Lately, it seems that there is an exponential relationship between the number of papers that close down and the number of blogs that exist to report on it. While part of this could be explained by the sudden release of trained but under-employed professionals into the workforce, it is also important to consider the reasons that blogs seem to be able to sustain themselves so much better than print news outlets.
The most obvious reason for this is that they take less money to run. They can effectively do most of the job of a major newspaper on a fraction of the budgets by taking advantage of a medium with less operating costs.
Not only is the entire cost of printing avoided, but it also does away with the need for delivery. There is no need for page designers, as putting out a new issue is as easy as uploading new stories. It also does away with the need for a physical office space. All of these are barriers of entry that exist for fledgling newspapers due to the physical medium.
This is not to say it’s worth it to completely abandoned newsprint as a method for disseminating journalism. In fact, it’s one media they haven’t tried yet. While it’s tempting to say that blogs can reach further due to the borderless nature of the Internet, the Internet itself has its limitations. With the proper user-end equipment, a computer, a person can explore an entire universe of media.
But a computer is still a luxury item, and any media that is dependent on owning one limits itself to those who do own one. A newspaper, however, can be purchased for fewer than 50 cents.
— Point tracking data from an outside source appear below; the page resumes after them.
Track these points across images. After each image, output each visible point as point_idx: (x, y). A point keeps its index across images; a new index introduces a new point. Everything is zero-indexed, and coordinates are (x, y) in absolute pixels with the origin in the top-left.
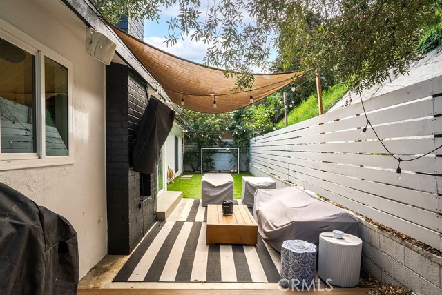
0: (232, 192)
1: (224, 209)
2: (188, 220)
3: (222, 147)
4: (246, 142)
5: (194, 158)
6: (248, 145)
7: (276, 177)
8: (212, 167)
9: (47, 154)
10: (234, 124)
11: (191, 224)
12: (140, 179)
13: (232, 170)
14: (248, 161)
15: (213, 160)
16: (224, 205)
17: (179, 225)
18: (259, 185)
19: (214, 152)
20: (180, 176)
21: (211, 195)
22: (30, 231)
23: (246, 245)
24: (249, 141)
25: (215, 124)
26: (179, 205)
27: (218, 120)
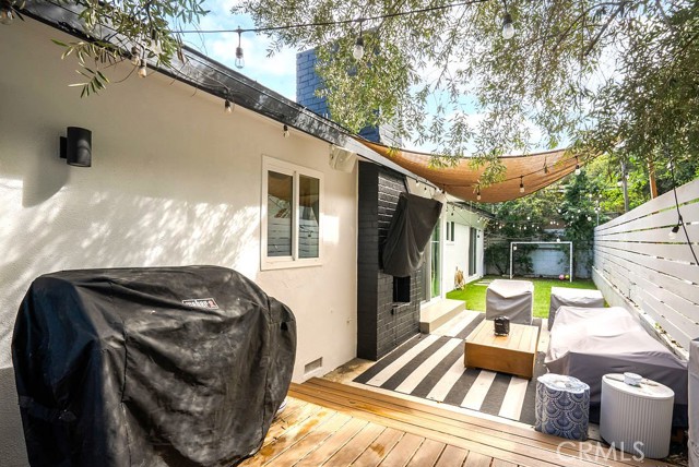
0: (530, 306)
1: (496, 327)
2: (458, 337)
3: (545, 240)
4: (587, 233)
5: (501, 255)
6: (591, 237)
7: (618, 291)
8: (528, 270)
9: (300, 257)
10: (566, 206)
11: (459, 341)
12: (394, 283)
13: (562, 276)
14: (591, 262)
15: (530, 259)
16: (496, 321)
17: (443, 341)
18: (574, 301)
19: (534, 248)
20: (476, 281)
21: (498, 308)
22: (261, 311)
23: (517, 376)
24: (593, 231)
25: (532, 207)
26: (456, 318)
27: (538, 200)
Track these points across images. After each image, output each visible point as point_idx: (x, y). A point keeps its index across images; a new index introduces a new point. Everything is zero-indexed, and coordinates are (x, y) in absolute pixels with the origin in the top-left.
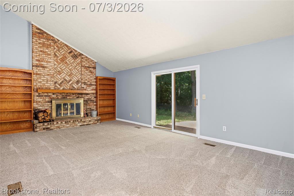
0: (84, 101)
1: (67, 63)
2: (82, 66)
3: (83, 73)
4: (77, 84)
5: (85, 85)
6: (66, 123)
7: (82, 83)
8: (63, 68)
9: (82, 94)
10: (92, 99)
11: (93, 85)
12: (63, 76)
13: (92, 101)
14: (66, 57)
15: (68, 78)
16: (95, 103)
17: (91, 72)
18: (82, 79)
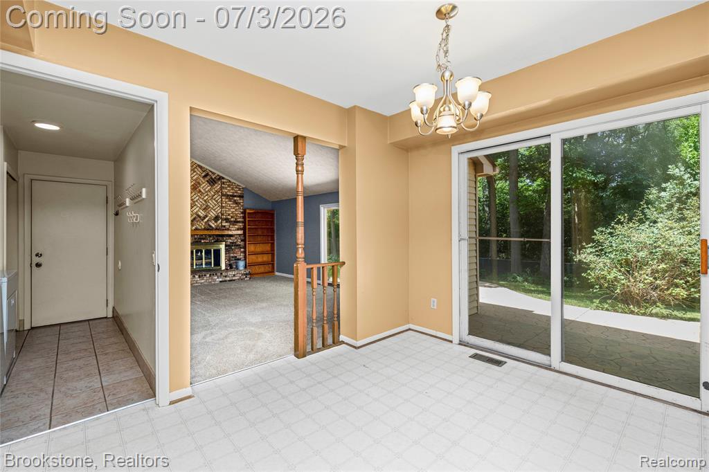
0: (226, 246)
1: (200, 191)
2: (223, 195)
3: (224, 205)
4: (216, 222)
5: (227, 222)
6: (199, 277)
7: (222, 220)
8: (195, 200)
9: (223, 236)
10: (238, 243)
11: (239, 222)
12: (195, 211)
14: (199, 183)
15: (202, 213)
16: (242, 250)
17: (237, 203)
18: (222, 214)
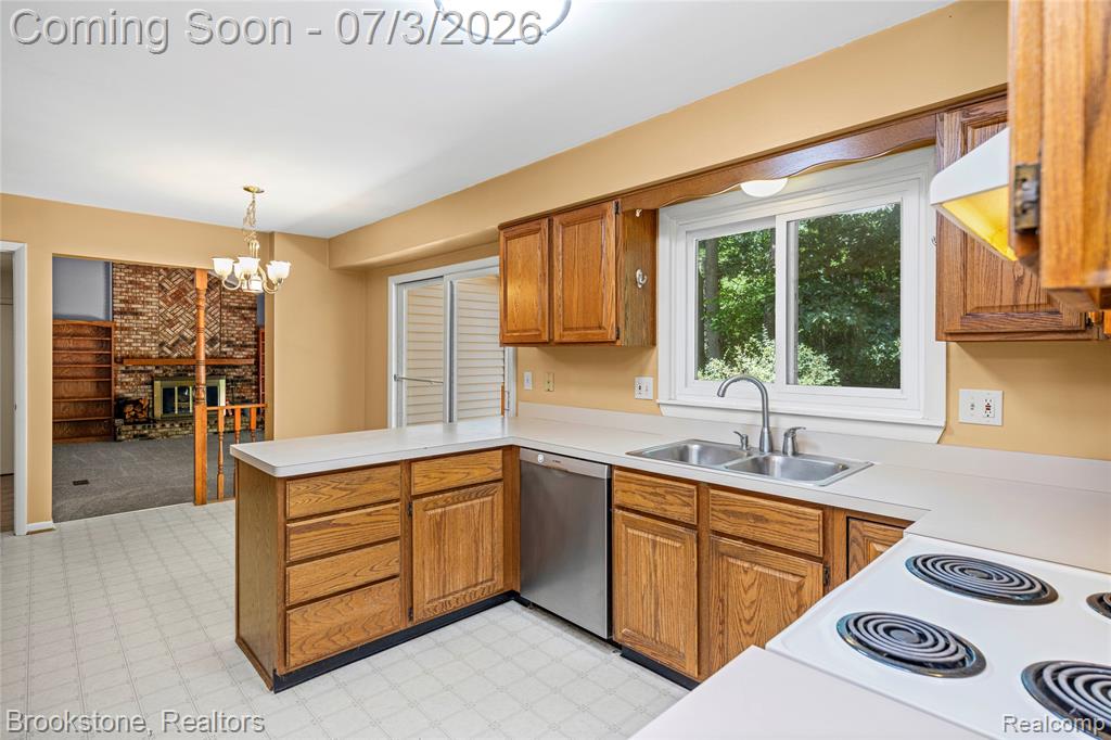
0: (227, 381)
1: (186, 302)
2: (222, 307)
3: (224, 321)
4: (212, 346)
5: (229, 346)
6: (181, 426)
7: (222, 343)
8: (179, 314)
9: (222, 367)
10: (248, 377)
11: (250, 346)
12: (178, 330)
13: (246, 381)
14: (184, 290)
15: (189, 334)
16: (254, 387)
17: (245, 319)
18: (222, 335)
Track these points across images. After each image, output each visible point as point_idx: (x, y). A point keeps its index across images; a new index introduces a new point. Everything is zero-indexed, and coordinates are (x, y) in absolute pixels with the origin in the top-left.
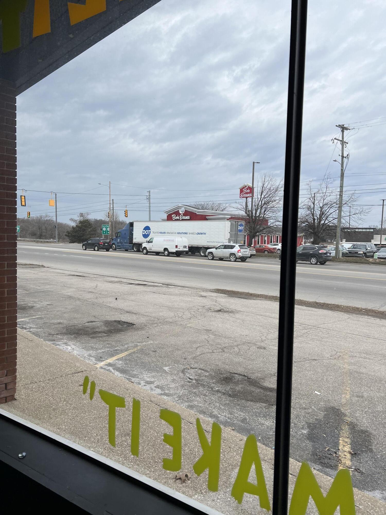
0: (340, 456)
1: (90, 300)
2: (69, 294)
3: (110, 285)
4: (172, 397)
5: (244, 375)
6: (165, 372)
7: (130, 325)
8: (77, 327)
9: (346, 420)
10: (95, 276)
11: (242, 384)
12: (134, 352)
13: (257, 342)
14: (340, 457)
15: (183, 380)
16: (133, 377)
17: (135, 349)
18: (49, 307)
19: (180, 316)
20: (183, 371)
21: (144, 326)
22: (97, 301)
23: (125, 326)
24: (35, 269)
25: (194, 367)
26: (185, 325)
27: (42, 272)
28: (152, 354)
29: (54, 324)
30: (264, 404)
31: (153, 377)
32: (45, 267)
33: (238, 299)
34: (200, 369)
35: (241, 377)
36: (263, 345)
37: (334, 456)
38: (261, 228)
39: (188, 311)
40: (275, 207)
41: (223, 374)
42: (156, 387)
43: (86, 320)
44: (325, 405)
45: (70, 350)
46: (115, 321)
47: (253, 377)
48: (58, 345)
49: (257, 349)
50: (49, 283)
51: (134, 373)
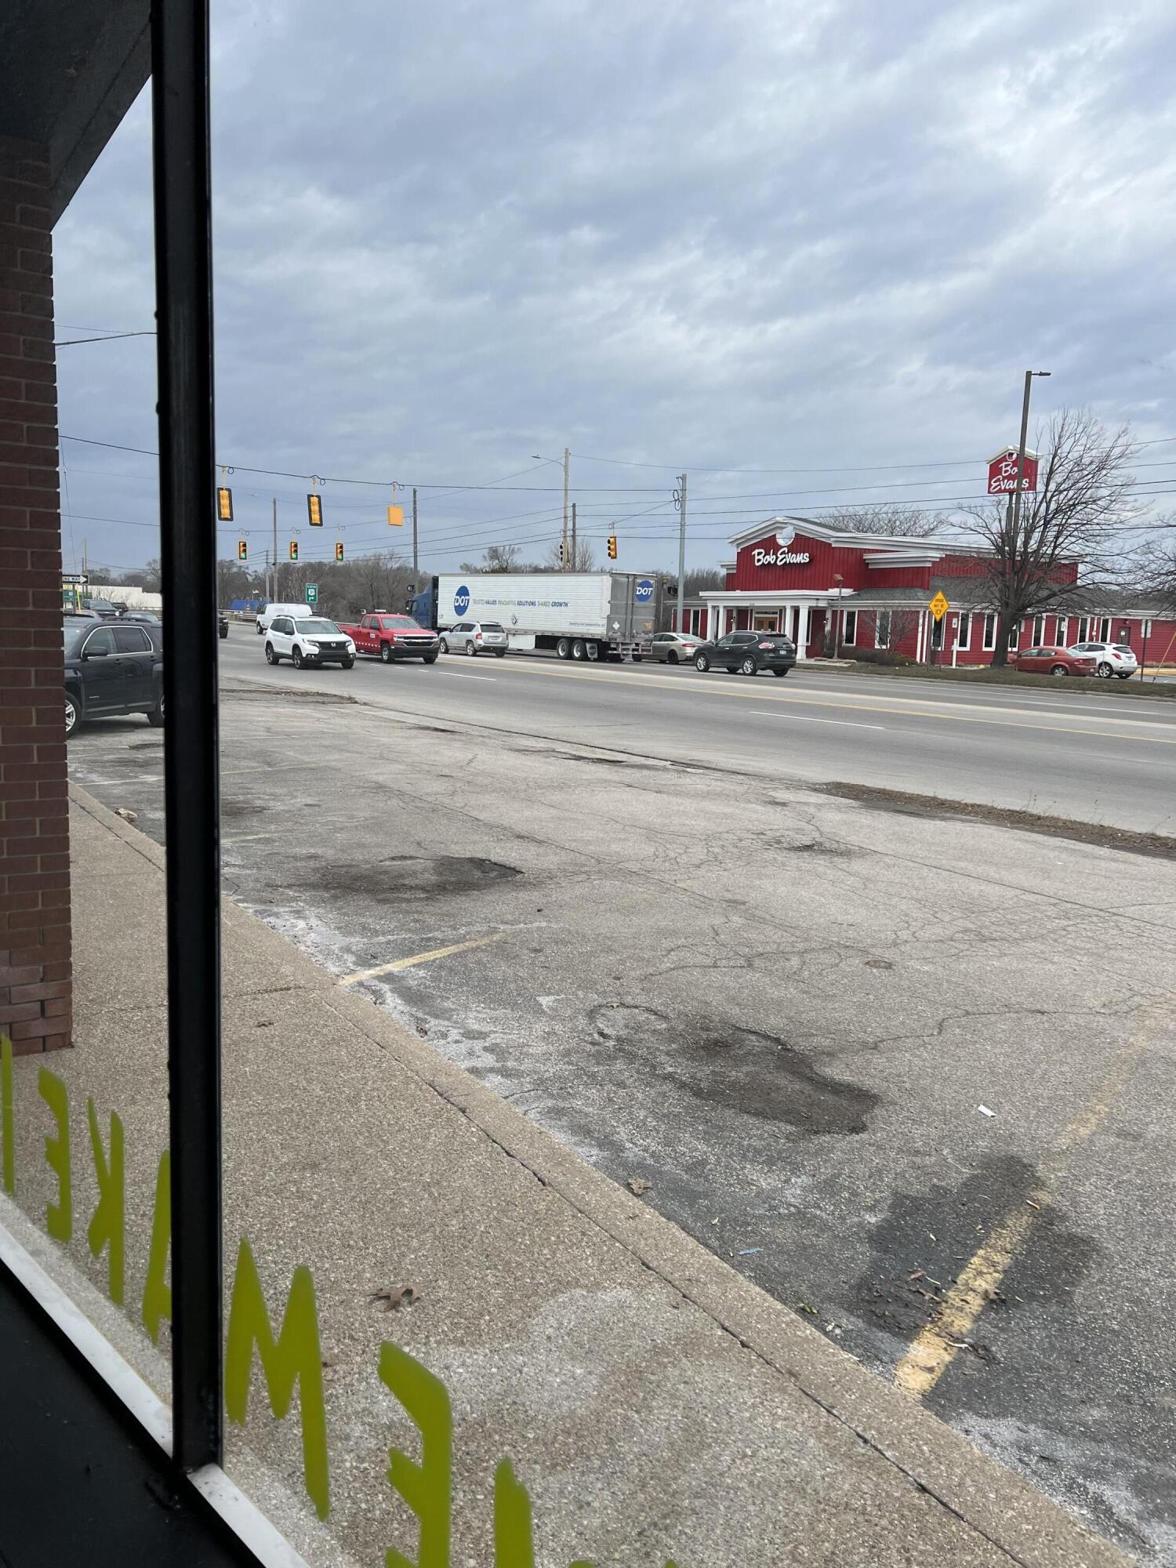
0: (946, 1302)
1: (429, 799)
2: (381, 778)
3: (514, 760)
4: (516, 1082)
5: (777, 1041)
6: (539, 1011)
7: (506, 873)
8: (353, 871)
9: (1034, 1201)
10: (486, 732)
11: (755, 1064)
12: (474, 950)
13: (873, 946)
14: (944, 1304)
15: (578, 1037)
16: (437, 1017)
17: (486, 941)
18: (307, 811)
19: (673, 855)
20: (592, 1014)
21: (548, 877)
22: (448, 801)
23: (493, 874)
24: (329, 707)
25: (632, 1003)
26: (673, 883)
27: (343, 716)
28: (526, 956)
29: (295, 858)
30: (788, 1127)
31: (495, 1020)
32: (356, 702)
33: (891, 814)
34: (649, 1010)
35: (764, 1043)
36: (889, 955)
37: (927, 1298)
38: (1044, 593)
39: (704, 842)
40: (1095, 521)
41: (711, 1030)
42: (486, 1049)
43: (387, 852)
44: (990, 1149)
45: (302, 929)
46: (471, 860)
47: (801, 1045)
48: (277, 915)
49: (861, 966)
50: (342, 748)
51: (446, 1004)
In this sense, electronic media transfers some of the cost onto the user. It is a far stretch from the days of pamphleteering, but it seems to be the direction journalism is going. Those small newspapers just trying to get their feet on the ground can take advantage of this, though. By using the web medium – which has less initial investment – a publication could gain momentum and eventually start publishing a print edition after enough ad revenue has been generated to make a print edition financially stable. The tree-ware version would also benefit the web presence by raising its profile among the sea of competing blogs. Newspapers are going multimedia, and it can only help blogs – and journalism – to do the same.